__WHAT YOU NEED TO DO__:
Copy out the lines of the records word for word, starting at the line that contains "ivos: cerrado" and ending at the last line of the records. Leave the pictures out of your answer.

__RECORDS FOR THE TASK__:
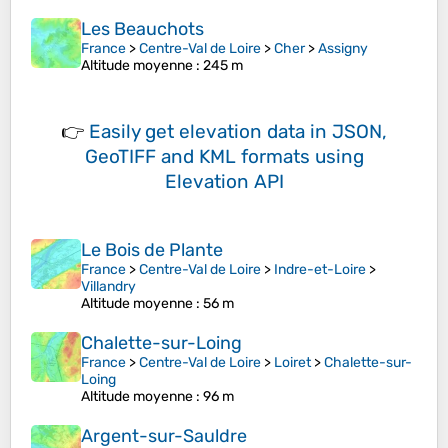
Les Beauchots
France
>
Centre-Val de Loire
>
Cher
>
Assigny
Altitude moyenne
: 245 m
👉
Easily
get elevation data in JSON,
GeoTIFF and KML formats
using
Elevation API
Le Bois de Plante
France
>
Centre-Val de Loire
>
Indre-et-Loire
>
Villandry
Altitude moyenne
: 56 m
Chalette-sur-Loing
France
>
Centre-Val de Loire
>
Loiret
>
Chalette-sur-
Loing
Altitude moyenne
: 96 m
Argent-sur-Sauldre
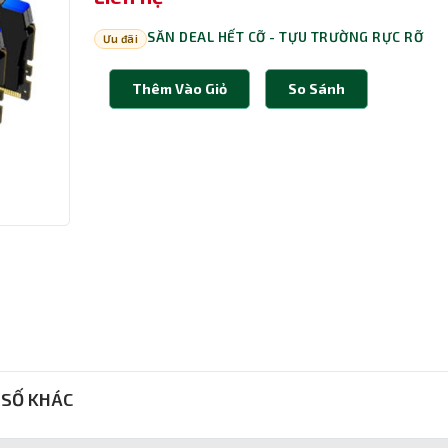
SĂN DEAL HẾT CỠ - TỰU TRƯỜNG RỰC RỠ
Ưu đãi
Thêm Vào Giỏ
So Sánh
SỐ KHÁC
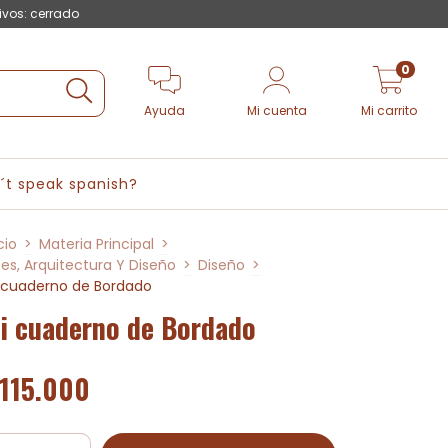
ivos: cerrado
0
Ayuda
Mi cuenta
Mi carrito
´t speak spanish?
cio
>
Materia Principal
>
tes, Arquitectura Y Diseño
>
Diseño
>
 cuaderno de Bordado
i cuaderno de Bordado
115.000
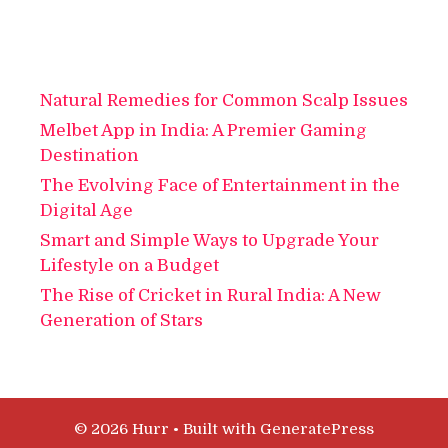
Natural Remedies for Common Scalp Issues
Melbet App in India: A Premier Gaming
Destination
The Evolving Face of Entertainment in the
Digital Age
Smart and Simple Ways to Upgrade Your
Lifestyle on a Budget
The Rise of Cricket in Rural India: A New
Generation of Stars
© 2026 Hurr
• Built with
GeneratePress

__TASK RESULT__:
ivos: cerrado
0
Ayuda
Mi cuenta
Mi carrito
´t speak spanish?
cio
>
Materia Principal
>
tes, Arquitectura Y Diseño
>
Diseño
>
 cuaderno de Bordado
i cuaderno de Bordado
115.000
Natural Remedies for Common Scalp Issues
Melbet App in India: A Premier Gaming
Destination
The Evolving Face of Entertainment in the
Digital Age
Smart and Simple Ways to Upgrade Your
Lifestyle on a Budget
The Rise of Cricket in Rural India: A New
Generation of Stars
© 2026 Hurr
• Built with
GeneratePress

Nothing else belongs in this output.